# Erratic idle 93 HB



## fsglover (Jan 14, 2011)

262 miles.4cyl,5spd. Truck has started to idle a little funny at low spd like around the parking lot or pulling up to red light. It will go from 1k down to 500 and sometimes up to 1200. Truck has been bucking when decelerating. Previous owner had truck log - said mass air flow sensor was changed at 230k. I cleaned trottle body yesterday and tps. seemed to get worse so I replaced the tps. Still same. Seems to drive fine 65 down interstate. i know it could be alot of diferent things I just wanted some advice before I begin guessing at new parts. No check engine light ever came on. I will check to see if any codes were stored tomorrow. Thanks.


----------



## rogoman (Dec 16, 2004)

Possibly the IACV valve, which controls the idle, is either bad or needs to be cleaned.


----------



## fsglover (Jan 14, 2011)

Is that the idle air control? I will do some research and see where its at. Try to clean it first. See what happens. Thanks for info. I will let you know what happens.


----------



## SPEEDO (Jun 9, 2003)

iacv is on the side of the throttle camber....
are you throwing any codes? I was leaning towards the mas
check for vacuum leaks too


----------



## fsglover (Jan 14, 2011)

Going to check codes tonight and check for vac leaks. Thanks


----------



## fsglover (Jan 14, 2011)

Haven't checked codes yet but truck ran perfect in the way home. No crazy idle. Would make me think a sensor instead of vac leak but not sure yet. I will check codes and continue to investigate.
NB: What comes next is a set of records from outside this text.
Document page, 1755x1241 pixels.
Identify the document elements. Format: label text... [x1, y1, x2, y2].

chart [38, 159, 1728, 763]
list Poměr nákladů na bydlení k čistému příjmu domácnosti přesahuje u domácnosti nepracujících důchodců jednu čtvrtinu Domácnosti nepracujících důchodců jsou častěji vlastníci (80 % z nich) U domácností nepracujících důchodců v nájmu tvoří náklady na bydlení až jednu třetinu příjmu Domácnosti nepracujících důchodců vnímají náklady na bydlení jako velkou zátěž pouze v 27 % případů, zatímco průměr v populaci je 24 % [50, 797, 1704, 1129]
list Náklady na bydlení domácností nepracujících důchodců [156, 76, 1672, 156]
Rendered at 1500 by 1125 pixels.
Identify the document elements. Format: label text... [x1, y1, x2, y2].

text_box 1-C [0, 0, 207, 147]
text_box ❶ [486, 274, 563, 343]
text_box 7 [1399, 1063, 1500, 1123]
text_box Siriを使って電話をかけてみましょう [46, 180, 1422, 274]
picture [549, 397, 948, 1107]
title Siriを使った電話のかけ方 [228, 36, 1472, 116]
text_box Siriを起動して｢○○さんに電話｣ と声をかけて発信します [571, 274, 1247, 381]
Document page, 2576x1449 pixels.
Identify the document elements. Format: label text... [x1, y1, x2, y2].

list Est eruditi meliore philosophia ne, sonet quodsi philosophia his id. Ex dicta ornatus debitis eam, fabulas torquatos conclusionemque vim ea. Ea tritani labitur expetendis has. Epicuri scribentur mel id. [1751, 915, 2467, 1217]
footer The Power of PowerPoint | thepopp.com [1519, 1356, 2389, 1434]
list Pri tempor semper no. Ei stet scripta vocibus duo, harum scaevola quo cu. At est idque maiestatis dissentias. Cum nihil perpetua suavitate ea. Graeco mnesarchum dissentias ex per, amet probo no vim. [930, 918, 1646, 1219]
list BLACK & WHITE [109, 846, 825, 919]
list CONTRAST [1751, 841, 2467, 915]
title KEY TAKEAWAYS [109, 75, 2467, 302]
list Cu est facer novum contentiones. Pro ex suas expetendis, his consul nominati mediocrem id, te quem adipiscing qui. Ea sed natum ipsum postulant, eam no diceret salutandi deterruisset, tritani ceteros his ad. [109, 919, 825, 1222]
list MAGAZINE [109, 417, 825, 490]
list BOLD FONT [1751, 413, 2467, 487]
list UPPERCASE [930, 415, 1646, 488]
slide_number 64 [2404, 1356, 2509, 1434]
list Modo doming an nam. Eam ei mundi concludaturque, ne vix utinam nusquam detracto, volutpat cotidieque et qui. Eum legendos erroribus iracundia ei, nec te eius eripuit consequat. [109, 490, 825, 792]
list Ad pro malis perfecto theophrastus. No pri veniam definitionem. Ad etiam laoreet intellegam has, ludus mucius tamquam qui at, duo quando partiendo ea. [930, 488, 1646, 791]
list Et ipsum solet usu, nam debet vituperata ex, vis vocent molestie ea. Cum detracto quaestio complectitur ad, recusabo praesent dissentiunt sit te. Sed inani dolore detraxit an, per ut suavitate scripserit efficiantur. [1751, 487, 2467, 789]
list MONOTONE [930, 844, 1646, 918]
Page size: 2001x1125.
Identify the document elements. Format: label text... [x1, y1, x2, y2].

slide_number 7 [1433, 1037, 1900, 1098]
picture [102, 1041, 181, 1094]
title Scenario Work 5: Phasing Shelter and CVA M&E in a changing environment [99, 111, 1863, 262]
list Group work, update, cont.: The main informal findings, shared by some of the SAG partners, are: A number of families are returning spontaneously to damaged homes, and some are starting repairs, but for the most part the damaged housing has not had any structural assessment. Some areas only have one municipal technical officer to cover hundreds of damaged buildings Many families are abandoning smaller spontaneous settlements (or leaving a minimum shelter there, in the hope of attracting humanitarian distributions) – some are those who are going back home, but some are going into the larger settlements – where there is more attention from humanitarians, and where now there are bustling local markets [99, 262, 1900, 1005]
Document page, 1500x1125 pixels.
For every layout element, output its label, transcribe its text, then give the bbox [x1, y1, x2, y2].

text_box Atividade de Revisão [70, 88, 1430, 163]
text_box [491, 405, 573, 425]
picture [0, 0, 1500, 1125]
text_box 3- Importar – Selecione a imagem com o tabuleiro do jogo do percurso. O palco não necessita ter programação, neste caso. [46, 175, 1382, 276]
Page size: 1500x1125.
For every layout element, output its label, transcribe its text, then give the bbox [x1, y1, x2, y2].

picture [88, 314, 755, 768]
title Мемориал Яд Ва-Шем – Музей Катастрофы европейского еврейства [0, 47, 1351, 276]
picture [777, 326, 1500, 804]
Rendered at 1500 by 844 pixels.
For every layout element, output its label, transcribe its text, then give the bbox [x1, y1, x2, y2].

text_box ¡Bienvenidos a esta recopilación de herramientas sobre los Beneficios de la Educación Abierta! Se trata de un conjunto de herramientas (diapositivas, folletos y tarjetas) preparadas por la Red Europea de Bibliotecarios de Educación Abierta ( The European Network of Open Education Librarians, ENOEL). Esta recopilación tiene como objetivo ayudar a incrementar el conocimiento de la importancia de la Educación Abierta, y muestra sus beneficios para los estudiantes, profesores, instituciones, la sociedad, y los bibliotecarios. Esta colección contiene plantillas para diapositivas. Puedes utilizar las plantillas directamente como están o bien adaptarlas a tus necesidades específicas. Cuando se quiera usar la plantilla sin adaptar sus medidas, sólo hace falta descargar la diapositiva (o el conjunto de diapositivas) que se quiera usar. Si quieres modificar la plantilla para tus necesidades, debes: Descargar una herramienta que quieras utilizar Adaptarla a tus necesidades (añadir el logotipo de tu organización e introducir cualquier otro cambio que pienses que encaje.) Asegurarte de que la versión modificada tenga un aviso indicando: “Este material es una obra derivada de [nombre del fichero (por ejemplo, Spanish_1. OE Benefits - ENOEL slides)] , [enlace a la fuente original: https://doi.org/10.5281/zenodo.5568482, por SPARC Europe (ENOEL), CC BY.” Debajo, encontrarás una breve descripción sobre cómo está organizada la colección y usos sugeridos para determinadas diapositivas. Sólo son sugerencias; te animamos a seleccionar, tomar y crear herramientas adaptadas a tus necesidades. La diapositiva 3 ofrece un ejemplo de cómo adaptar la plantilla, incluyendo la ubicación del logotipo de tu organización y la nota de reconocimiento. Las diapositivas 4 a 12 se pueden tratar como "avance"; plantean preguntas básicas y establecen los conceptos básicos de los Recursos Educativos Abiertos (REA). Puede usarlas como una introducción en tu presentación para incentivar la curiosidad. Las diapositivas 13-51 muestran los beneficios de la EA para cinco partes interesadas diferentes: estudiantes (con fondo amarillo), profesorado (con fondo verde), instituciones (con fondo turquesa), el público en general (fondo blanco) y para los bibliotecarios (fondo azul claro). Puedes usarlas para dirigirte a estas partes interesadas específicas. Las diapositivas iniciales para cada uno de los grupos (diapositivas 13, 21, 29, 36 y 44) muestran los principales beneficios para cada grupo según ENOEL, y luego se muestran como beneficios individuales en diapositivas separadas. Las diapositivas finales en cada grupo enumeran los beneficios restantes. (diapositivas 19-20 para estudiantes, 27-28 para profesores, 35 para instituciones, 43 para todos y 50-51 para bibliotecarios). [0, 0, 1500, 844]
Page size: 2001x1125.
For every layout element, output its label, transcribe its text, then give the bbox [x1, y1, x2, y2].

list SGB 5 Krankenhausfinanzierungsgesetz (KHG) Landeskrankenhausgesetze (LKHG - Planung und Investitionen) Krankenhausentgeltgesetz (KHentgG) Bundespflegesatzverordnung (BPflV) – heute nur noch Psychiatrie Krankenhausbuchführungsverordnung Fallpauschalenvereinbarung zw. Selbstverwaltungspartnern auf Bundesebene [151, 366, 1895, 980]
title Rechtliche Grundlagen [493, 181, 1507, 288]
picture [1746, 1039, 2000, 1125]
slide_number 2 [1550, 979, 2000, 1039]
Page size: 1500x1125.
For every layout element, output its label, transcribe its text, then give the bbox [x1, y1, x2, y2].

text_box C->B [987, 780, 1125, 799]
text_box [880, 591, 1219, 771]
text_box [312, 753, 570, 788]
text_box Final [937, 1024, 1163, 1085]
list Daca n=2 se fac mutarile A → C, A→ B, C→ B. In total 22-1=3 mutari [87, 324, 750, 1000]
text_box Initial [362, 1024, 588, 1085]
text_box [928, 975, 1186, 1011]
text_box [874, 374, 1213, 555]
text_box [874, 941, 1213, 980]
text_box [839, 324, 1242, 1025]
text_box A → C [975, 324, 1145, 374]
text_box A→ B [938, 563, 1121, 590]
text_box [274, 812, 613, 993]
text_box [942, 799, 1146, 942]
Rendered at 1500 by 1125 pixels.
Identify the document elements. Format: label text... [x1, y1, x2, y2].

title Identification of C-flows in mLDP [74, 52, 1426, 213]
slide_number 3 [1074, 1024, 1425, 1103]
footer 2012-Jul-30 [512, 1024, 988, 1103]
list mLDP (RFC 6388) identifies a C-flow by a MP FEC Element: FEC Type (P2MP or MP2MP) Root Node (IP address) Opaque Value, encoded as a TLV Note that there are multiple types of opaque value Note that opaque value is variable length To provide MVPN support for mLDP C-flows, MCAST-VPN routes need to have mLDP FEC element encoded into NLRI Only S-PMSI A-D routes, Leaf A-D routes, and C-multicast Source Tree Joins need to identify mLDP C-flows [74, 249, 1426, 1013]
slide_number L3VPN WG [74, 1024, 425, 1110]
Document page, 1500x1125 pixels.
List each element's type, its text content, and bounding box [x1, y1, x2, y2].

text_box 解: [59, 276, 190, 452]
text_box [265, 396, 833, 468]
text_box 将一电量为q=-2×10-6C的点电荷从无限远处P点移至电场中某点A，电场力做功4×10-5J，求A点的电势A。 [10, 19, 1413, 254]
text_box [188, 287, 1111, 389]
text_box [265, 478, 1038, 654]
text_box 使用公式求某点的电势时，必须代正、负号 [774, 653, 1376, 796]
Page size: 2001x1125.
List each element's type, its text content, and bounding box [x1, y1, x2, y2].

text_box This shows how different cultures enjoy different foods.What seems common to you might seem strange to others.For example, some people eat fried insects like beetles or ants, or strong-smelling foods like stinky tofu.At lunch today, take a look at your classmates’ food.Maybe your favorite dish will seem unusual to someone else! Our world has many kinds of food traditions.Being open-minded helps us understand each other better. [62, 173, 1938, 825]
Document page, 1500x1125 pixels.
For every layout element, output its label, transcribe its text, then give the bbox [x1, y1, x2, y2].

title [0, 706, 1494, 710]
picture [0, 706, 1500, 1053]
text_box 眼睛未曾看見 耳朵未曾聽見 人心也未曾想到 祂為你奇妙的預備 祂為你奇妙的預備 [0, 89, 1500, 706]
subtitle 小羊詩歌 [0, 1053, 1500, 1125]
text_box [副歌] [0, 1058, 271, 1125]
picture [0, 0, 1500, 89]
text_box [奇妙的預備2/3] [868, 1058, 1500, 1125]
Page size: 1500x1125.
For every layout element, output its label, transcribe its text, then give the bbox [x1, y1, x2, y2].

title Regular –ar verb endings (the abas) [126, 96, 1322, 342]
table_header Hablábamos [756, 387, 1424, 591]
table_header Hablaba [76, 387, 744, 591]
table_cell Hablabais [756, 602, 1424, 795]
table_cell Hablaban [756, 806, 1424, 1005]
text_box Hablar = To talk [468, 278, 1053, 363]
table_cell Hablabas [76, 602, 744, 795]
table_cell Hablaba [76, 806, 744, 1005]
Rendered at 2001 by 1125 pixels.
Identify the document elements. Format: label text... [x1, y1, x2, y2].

The them gauge was noticably a little higher on the way home - that was the only difference in this morning when it ran erratic like I posted before.


----------



## SPEEDO (Jun 9, 2003)

a bad connection? check & clean the connectors and see what happens


----------



## blakesommers77 (Feb 11, 2011)

Mine did something similar a while ago, to me it seemed like something in the throttle body but you said you already cleaned yours, I just got on it pretty hard and it fixed itself  thats a Nissan for ya I guess


----------